This little passage has been making the rounds among the Chinese nationalists who, instead of simply boiling over with anger, are also seeking to find a reasonable response to Western criticism (this translation copied from here):
We tried Communism to equalize; you hated us for being Communists.
Now we embrace free trade and privatize; you berated us for being mercantilist
(And since you made up that word, you must know what it means, as we don’t).
Halt! You demanded: a billion-[point]-three who eat well will destroy the planet!
So we tried birth control, then you blasted us for human rights abuse.
The passage succinctly demonstrates the intense frustration many Chinese have with foreign criticism of and interference in their country, a frustration that goes back more than a century. The type of nationalist anger we are seeing now first clearly manifested itself in the May Fourth Movement that started in 1919, when, to the fury of Chinese nationalists, the Treaty of Versailles failed to give China territory and benefits Chinese thought they deserved—and, to make matters worse, privileged Japan. Many of the same themes exist in the current nationalist uproar as in the May Fourth Movement: a focus on youth as the driving force of resistance, a feeling that foreigners are ganging up against China, an intense anxiety that China will be carved up and her sovereignty violated, solidarity with Chinese diaspora scattered around the world, and, finally, frustration at the inability of the Chinese state to successfully resist foreign criticism.
After all these years, and after all of the misery China has gone through, one can sense a certain weariness among Chinese nationalists. China has simply tried its best, the argument goes. Give it a break!
The root issue is that no one—not foreigners, not Chinese—is really sure what China should become. Gorbachev once made the trenchant observation that the root of the Cold War was America’s desire for Russia to become a “normal country.” But who defines what a “normal country” is? Chinese frustrations stem from the fact that it has, since 1978, attempted to become “normal,” but that goal is highly ambiguous. It has developed its economy according to the guidelines of modernization theory and liberal economics. It has opened the country to foreigners, and it allows its citizens to travel abroad.

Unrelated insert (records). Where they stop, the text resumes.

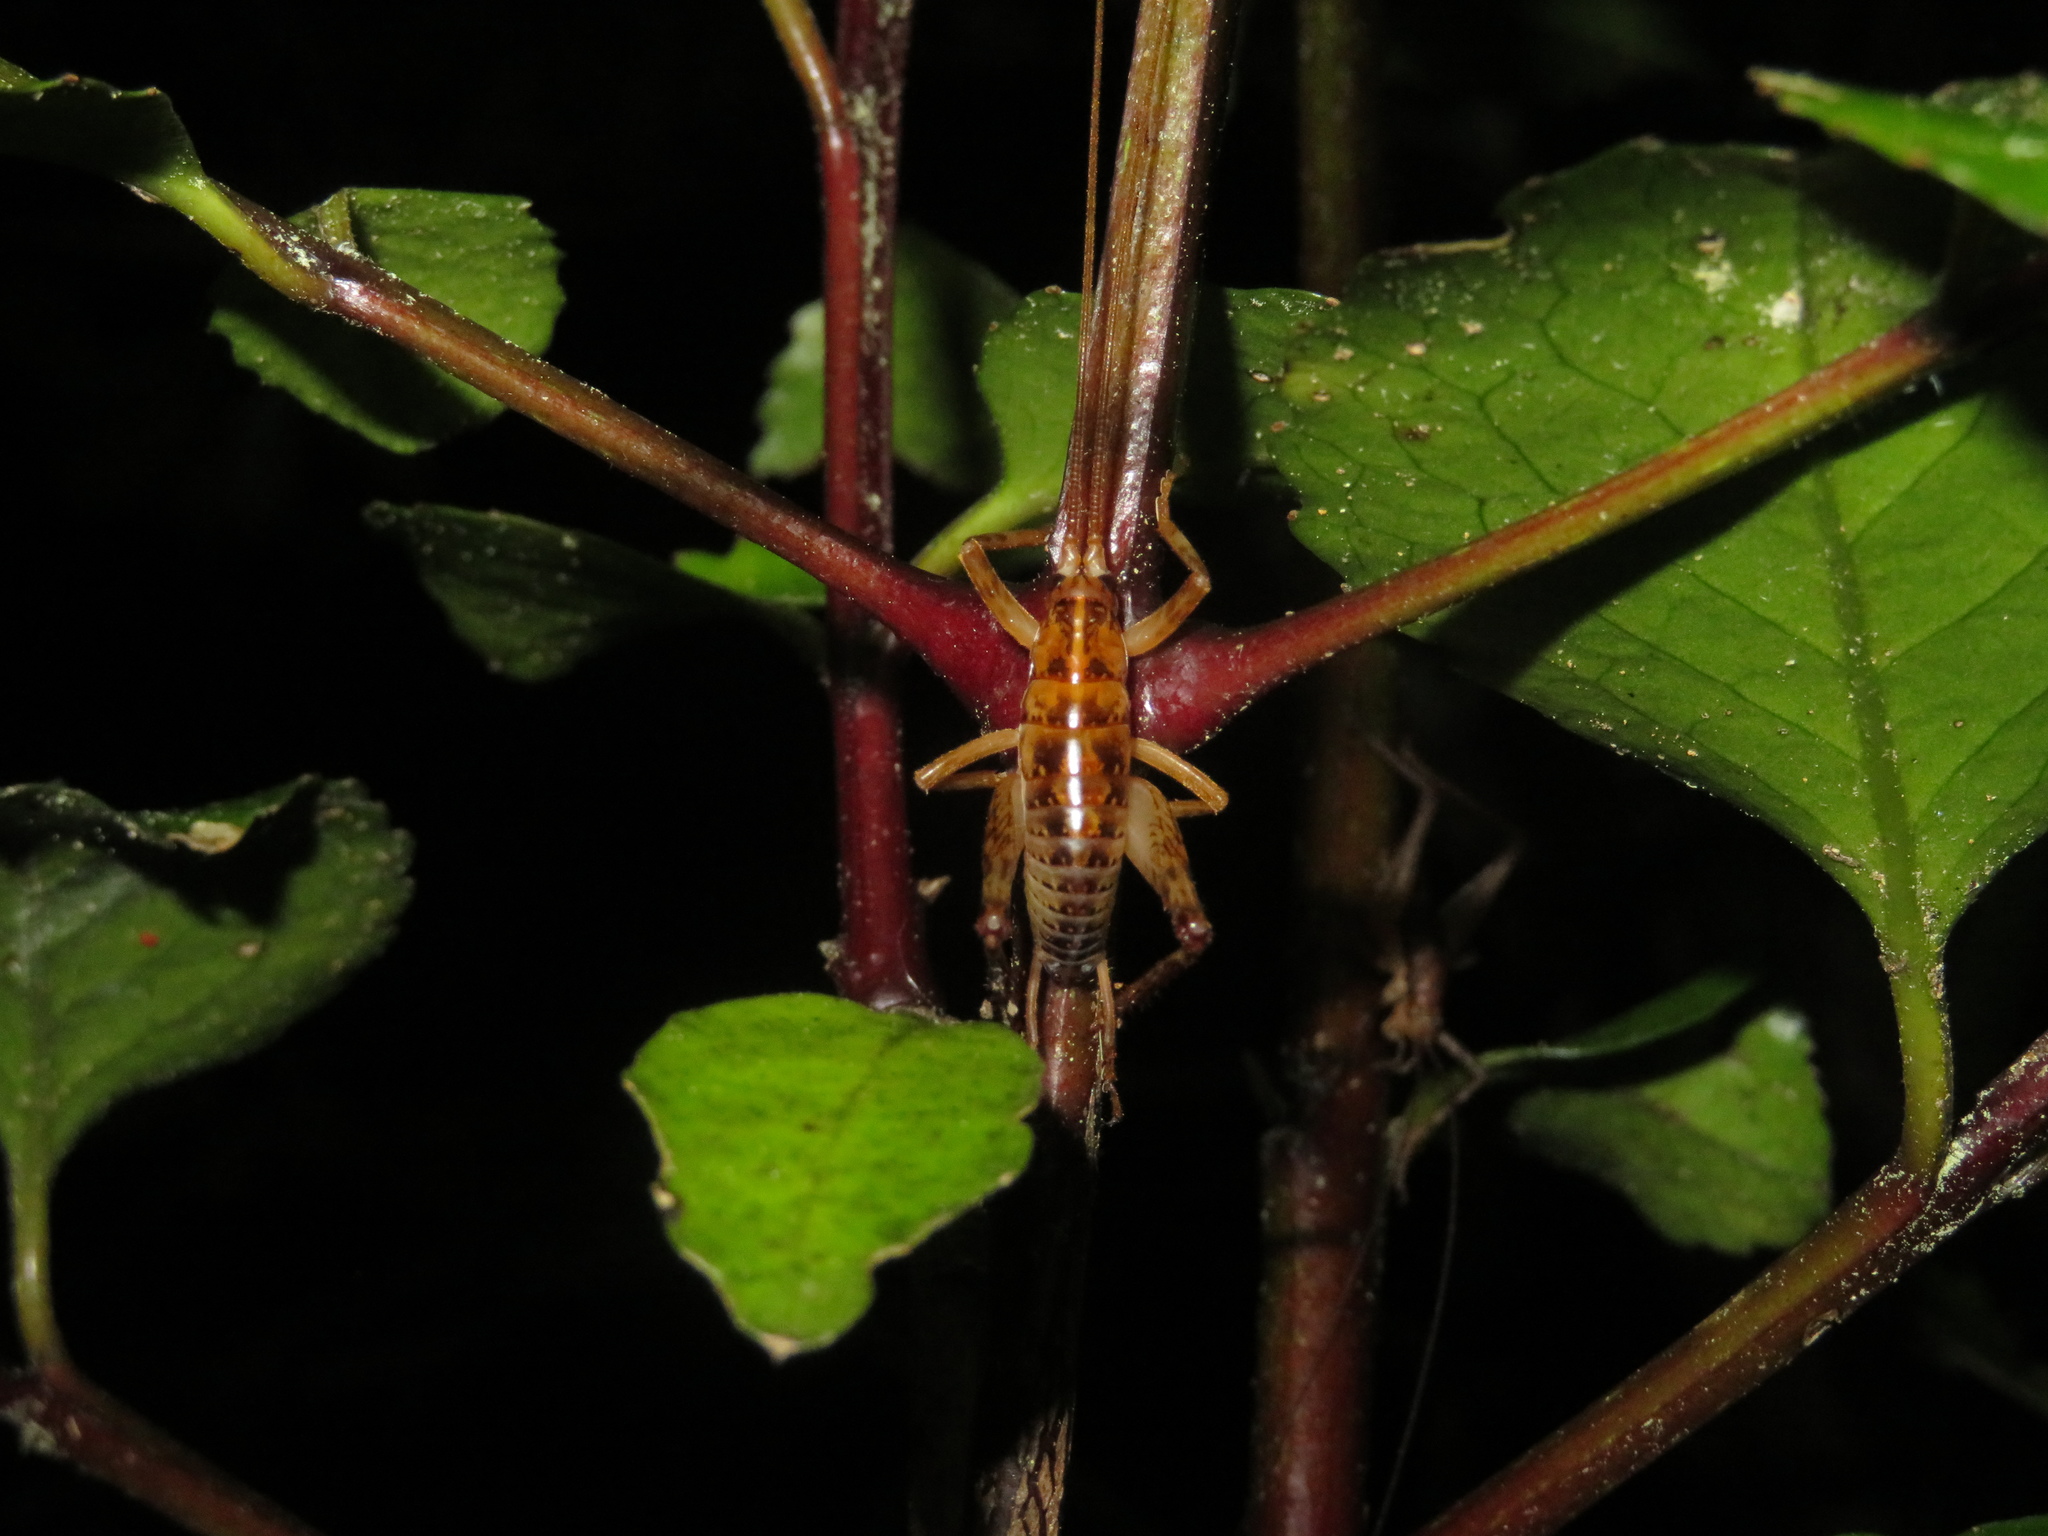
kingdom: Animalia
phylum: Arthropoda
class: Insecta
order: Orthoptera
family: Rhaphidophoridae
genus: Talitropsis
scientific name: Talitropsis sedilloti
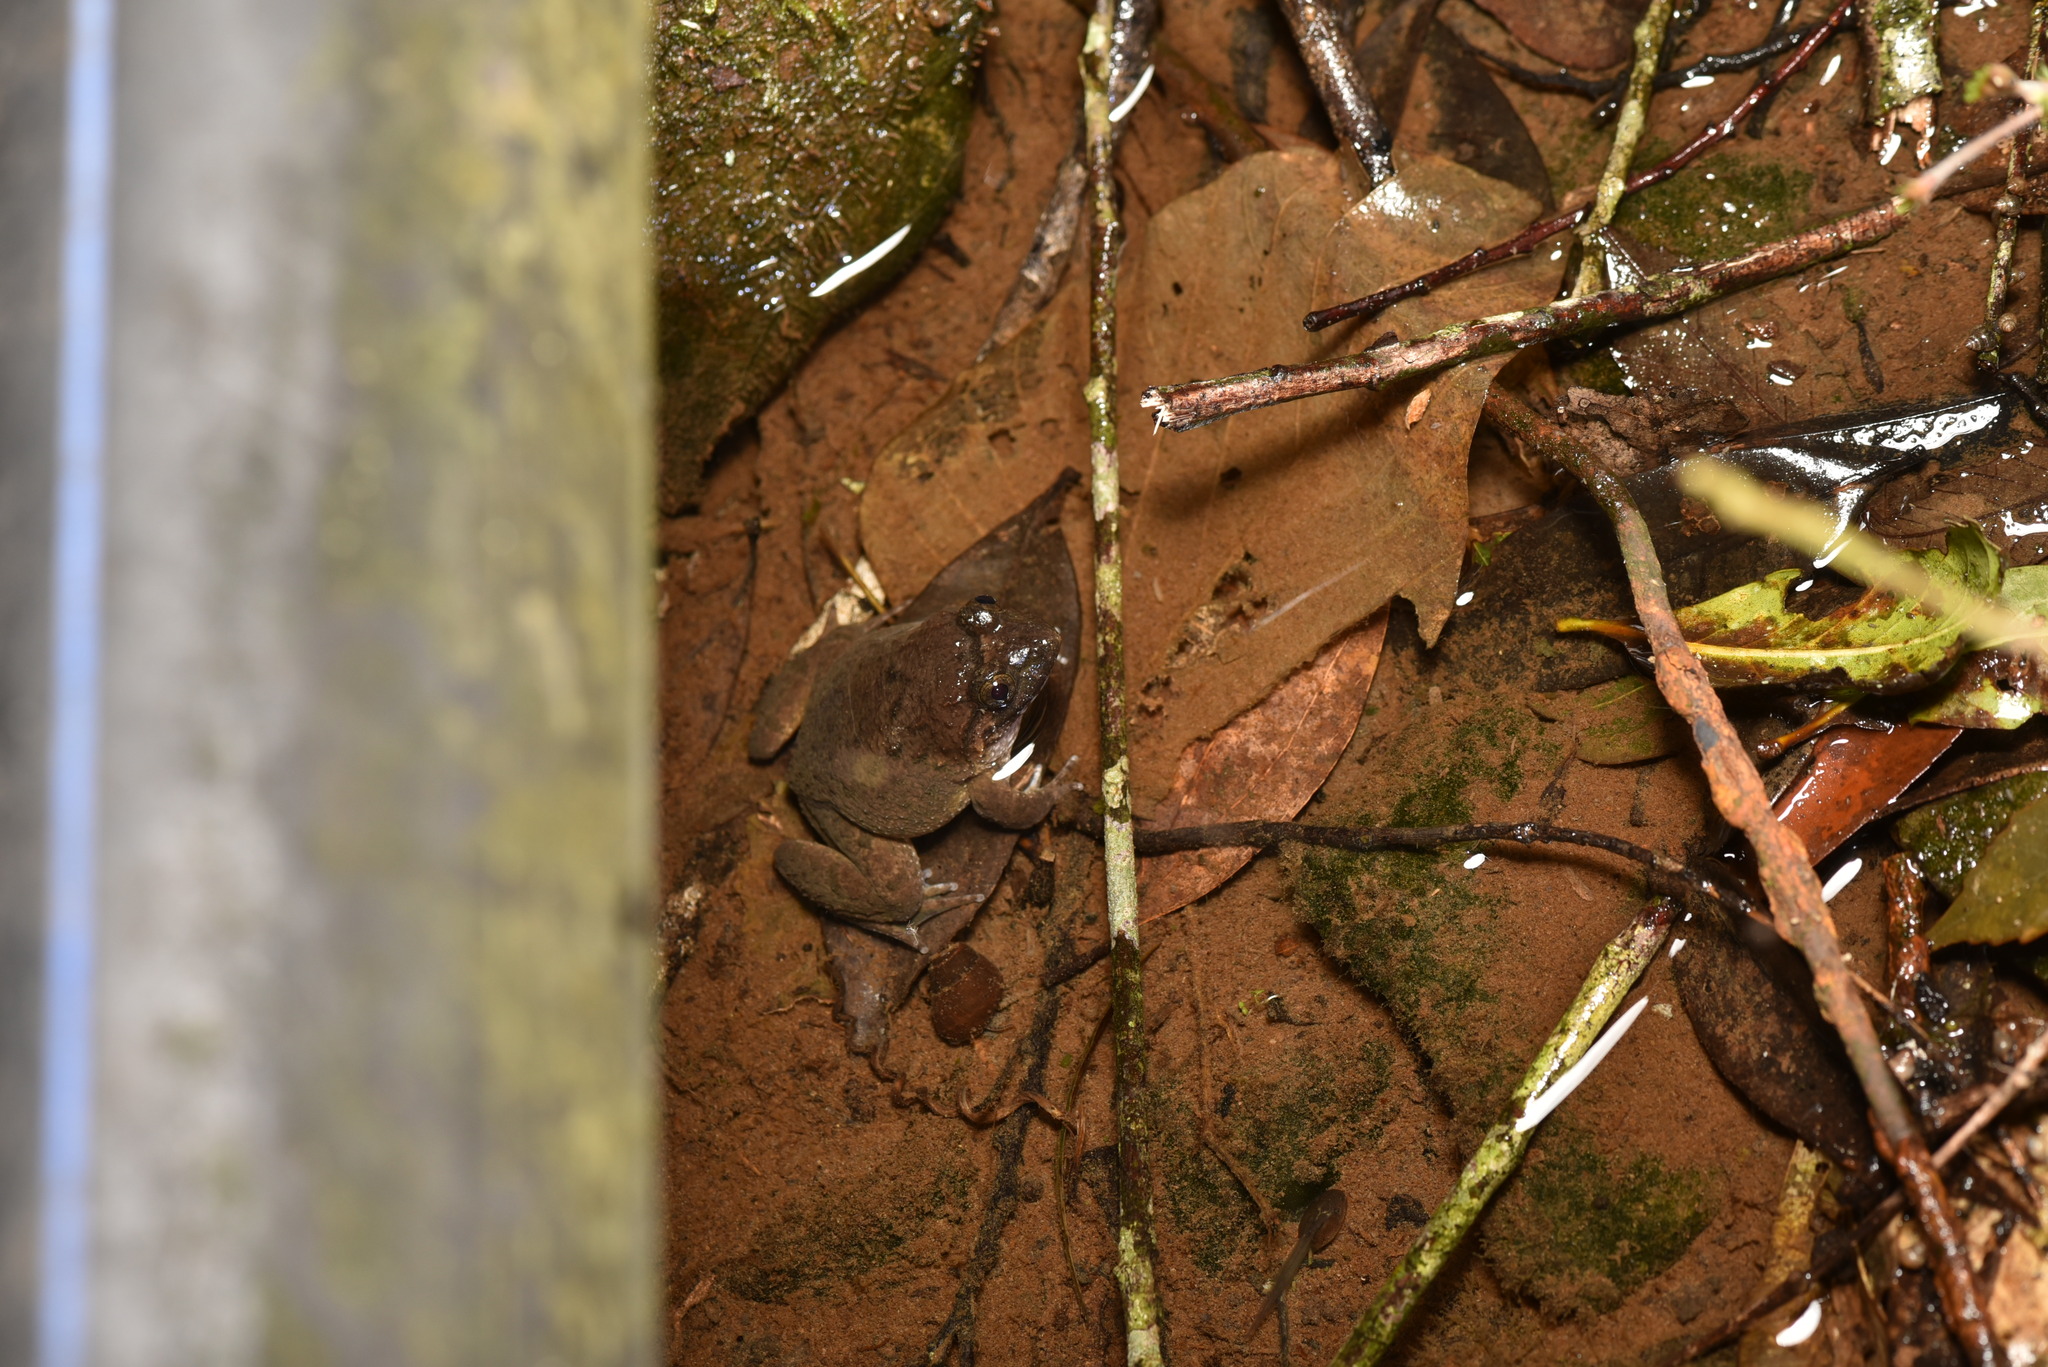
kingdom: Animalia
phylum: Chordata
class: Amphibia
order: Anura
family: Dicroglossidae
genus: Limnonectes
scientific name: Limnonectes fujianensis
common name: Fujian large-headed frog
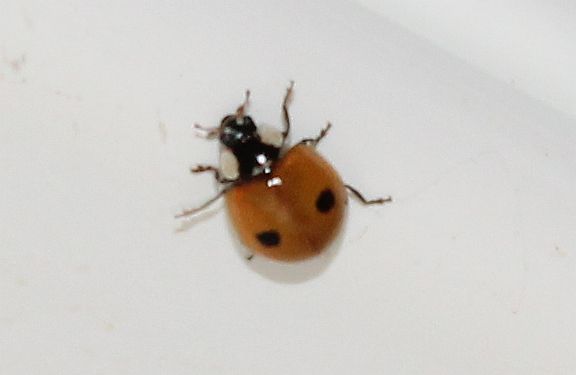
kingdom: Animalia
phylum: Arthropoda
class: Insecta
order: Coleoptera
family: Coccinellidae
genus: Adalia
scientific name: Adalia bipunctata
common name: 2-spot ladybird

It has raised an estimated 300 million people—the size of the United States—out of poverty. It has, for the most part, stopped interfering in people’s private lives. Still the criticism continues. The conclusion that many Chinese draw is that the West is merely afraid of China, and its criticism is driven by jealously and anxiety.
It is difficult for Chinese to work through the ambiguities of modernity because of the intense control of public and intellectual dialogue that exists in the country. Western intellectuals have of course become severely disillusioned with modernization theory and the modern project; in the 1990s, Chinese intellectuals began to critically examine China’s newfound embrace of liberal economics as well. Yet these ideas have little opportunity to seep into mainstream discourse. When the New York Times publishes its critical articles about China, which often focus on poverty, environmental degradation, corruption, connections between government and capital, widening gaps between rich and poor—in short, the pitfalls of capitalism—it is drawing, if unconsciously, on a massive intellectual base that is severely disillusioned with the promises of “modernity.” In China, that intellectual base has little opportunity to make itself known in public discourse.
The lack of public discourse has also created misunderstanding about how Western media works. Yes, much Western media is heavily biased against China. Yes, Cafferty’s remarks on CNN were hostile and ignorant—as American commentators’ remarks so often are. But to extend that hostility and ignorance to all Western media demonstrates profound unawareness of the complexity of free media. Stupid people may voice their opinions just as freely as anyone else; it’s the process that's important.
Indeed, after seeing nationalist fury unfold around me it’s become clearer than ever that the key to a healthy civil society (not that that term is free of Eurocentrism either!) is unhindered public conversation. In the 1950s during the anti-Communist hysteria surrounding the McCarthy hearings, the United States was united in its nationalist zeal. Over time, however, as people calmed down, the media and intellectuals began to question what had happened, and where they had erred. Americans worked it out for themselves, and American civil society became stronger as a result. Much of the hysteria in contemporary China comes from the inability of people to work out their issues of nationalism, modernity, progress, and all the complexities of contemporary life on their own, in a free and public discussion. No one can say what the definitive meanings of those terms are. What matters is the process of trying to find out.